Красноармейцы отрицательно замотали головами.
— Не знаете? — удивился Редькин. — Да это же самая бесстыдная окова капитализма и всего прочего. Одним словом, дорогие товарищи, — закончил он назидательно, — директория — это всем сволочам сволочь.
Через несколько минут, начиная пристрелку, Михаил сам посмотрел, как поставлена дистанционная трубка, сам проверил наводку и, убедившись, что все сделано так, как передал с наблюдательного пункта командир, поднял вверх руку.
— По белогвардейской рвани, — торжественно закричал Редькин, — и по всем сволочам, а ну, старушка, ахни! — он махнул рукой, первый номер дернул шнур ударника, и «старушка» с шестидюймовым ртом ахнула.
Теперь ждали, что скажет командир. Какие будут даны поправки. Но Алексей почему-то медлил.
В ответ на выстрел начала действовать вражеская батарея. Первый фонтан земли взвился саженях в ста пятидесяти справа, потом снаряды стали ложиться слева и сзади.
Бойцы забеспокоились, полезли в окопчики, стали прижиматься к щитам орудий. Самое страшное в такое время для бойца — безделье. Если бы орудие стреляло, была бы надежда, что их снаряды попадут в неприятеля раньше, чем прилетит вражеский снаряд. Притом во время стрельбы людям нужно внимательно слушать команду, подносить снаряды, прицеливаться. Теперь же все мысли бойцов сводились только к одному: попадет следующий снаряд в батарею или пролетит мимо?
Только один командир орудия невозмутимо сидел на пеньке, и Михаил, не отходя от телефона, доедал оставленный от обеда кусок хлеба, запивая водой из горлышка железного чайника.
Вскоре поступила команда с уточненным прицелом, и после второго пристрелочного выстрела, батарея один за другим сделала несколько залпов. Теперь неприятельские пушки больше не стреляли, и батарея перенесла огонь на живую силу противника.
Через некоторое время послышалось красноармейское ура. Пошла в атаку красная пехота. Белые покатились назад.

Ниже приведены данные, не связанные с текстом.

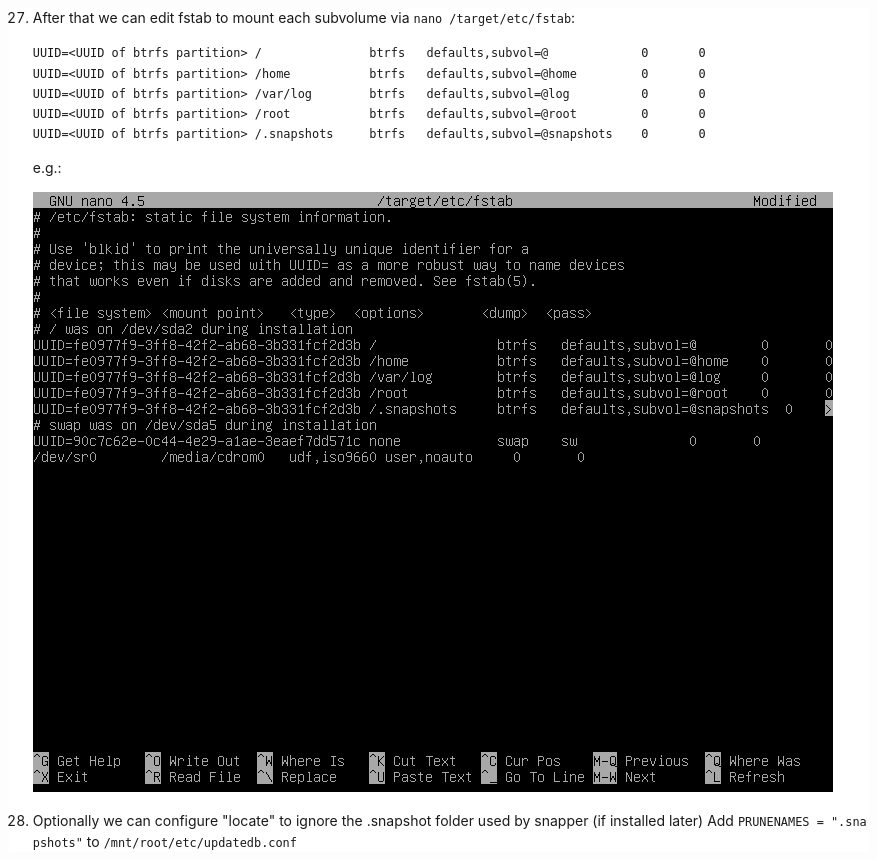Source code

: 27. After that we can edit fstab to mount each subvolume via `nano /target/etc/fstab`:

    ```plaintext
    UUID=<UUID of btrfs partition> /               btrfs   defaults,subvol=@             0       0
    UUID=<UUID of btrfs partition> /home           btrfs   defaults,subvol=@home         0       0
    UUID=<UUID of btrfs partition> /var/log        btrfs   defaults,subvol=@log          0       0
    UUID=<UUID of btrfs partition> /root           btrfs   defaults,subvol=@root         0       0
    UUID=<UUID of btrfs partition> /.snapshots     btrfs   defaults,subvol=@snapshots    0       0
    ```

    e.g.:  
    
    ![btrfs-g-48-postinst.png](btrfs-g-48-postinst.png)

    

28. Optionally we can configure "locate" to ignore the .snapshot folder used by snapper (if installed later)
    Add `PRUNENAMES = ".snapshots"` to `/mnt/root/etc/updatedb.conf`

Но много еще тяжелых боев предстояло красным бойцам. После того, как директория была заменена Колчаком, им пришлось еще раз отступать почти до самой Волги. Враг был силен. Он опирался на активную помощь мировой буржуазии и многочисленные контрреволюционные силы внутри России. Не раз еще бросались белогвардейцы в яростные атаки, надеясь разгромить Красную Армию. Но то, что произошло на Восточном фронте осенью 1918 года, не могло уже быть ликвидировано никакими усилиями.
Глава пятнадцатая
Еще в Революционно-военном Совете республики Ершова предупредили о трудностях с продвижением поездов. Теперь он убедился в этом на практике. Хотя он и ехал в скором поезде особого назначения, но так же, как и все поезда, он шел с бесконечным числом больших и малых остановок. Стояли на станциях, на разъездах и на перегонах. То были неисправны пути, то в тендере не оказывалось угля или воды, то не хватало какого-то сигнала будочника, ушедшего со своего поста, а иногда стояли вообще неизвестно почему.